Print the rows below from the line containing "At which label" through the end of the rows, leaving out any pictures.

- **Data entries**
· · · ·
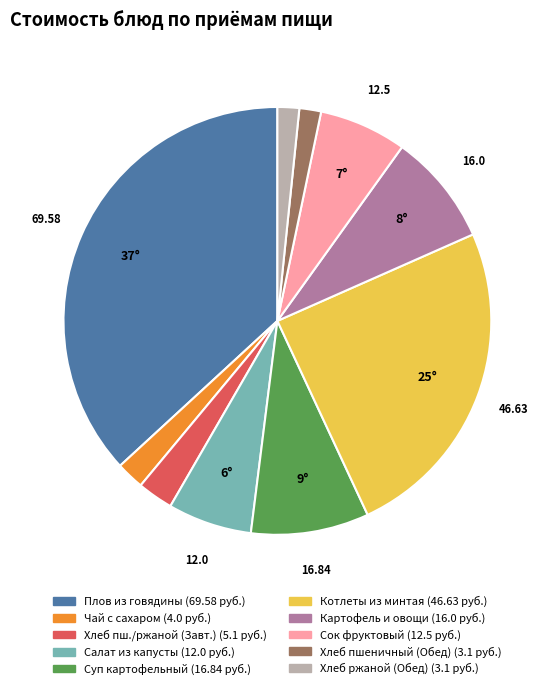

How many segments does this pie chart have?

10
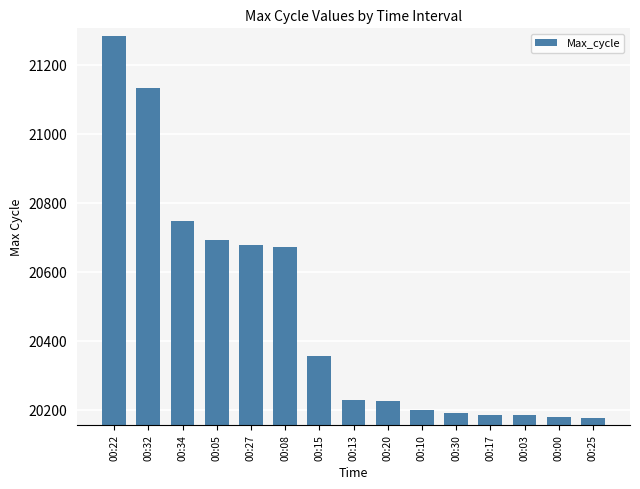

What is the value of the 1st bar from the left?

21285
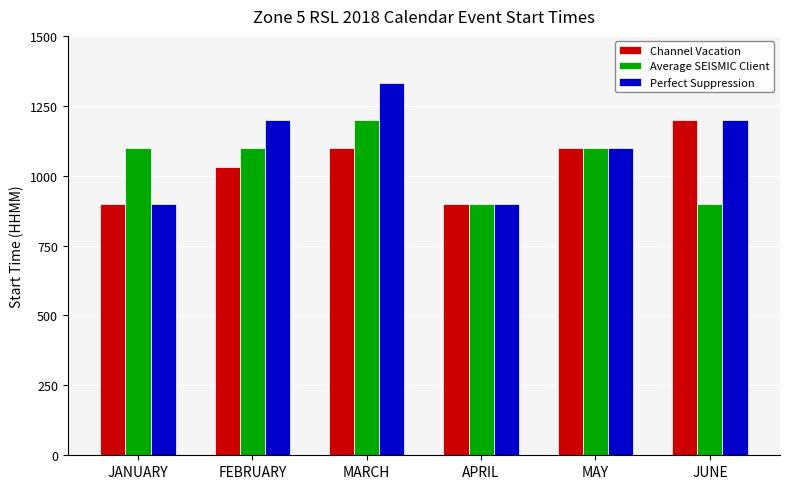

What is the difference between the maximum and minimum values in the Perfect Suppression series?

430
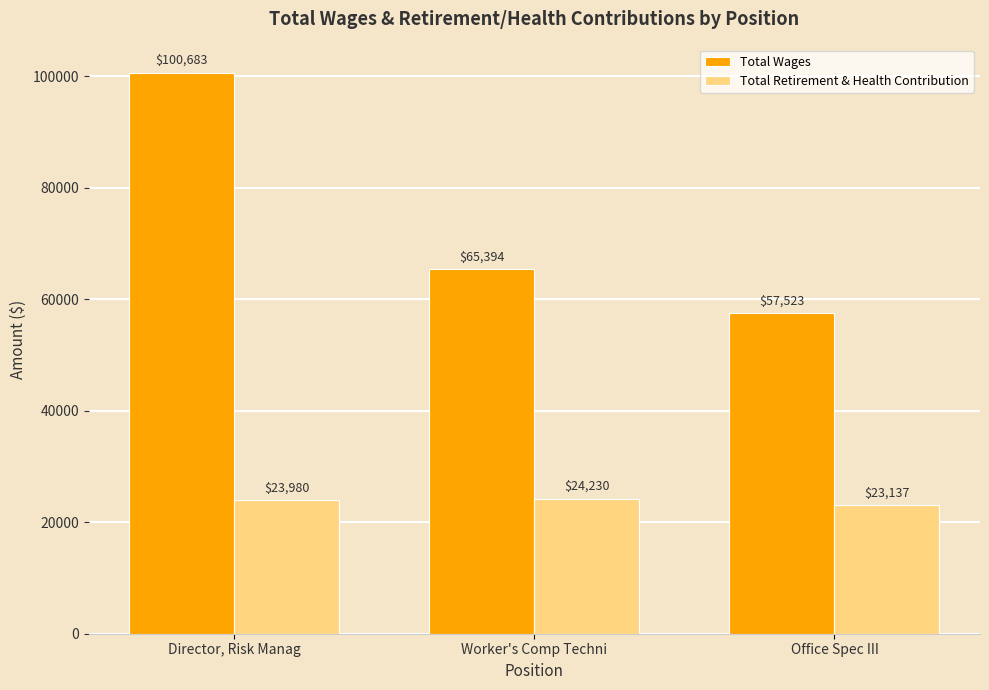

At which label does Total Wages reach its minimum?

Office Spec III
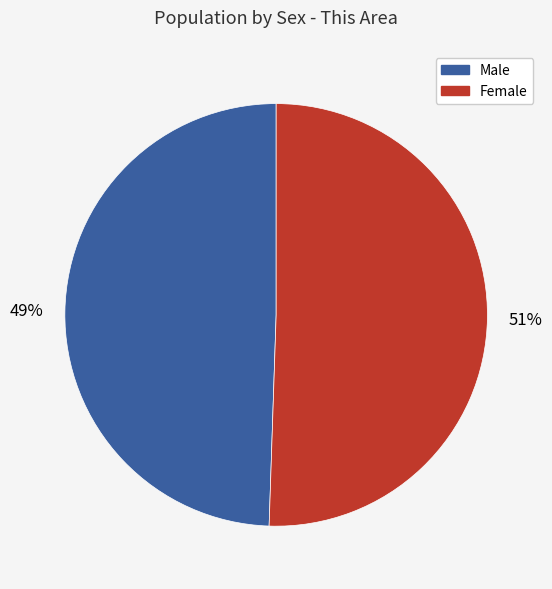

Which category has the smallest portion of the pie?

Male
· · · ·
- **Result for this exercise**
At which label does Total Wages reach its minimum?

Office Spec III

Which category has the smallest portion of the pie?

Male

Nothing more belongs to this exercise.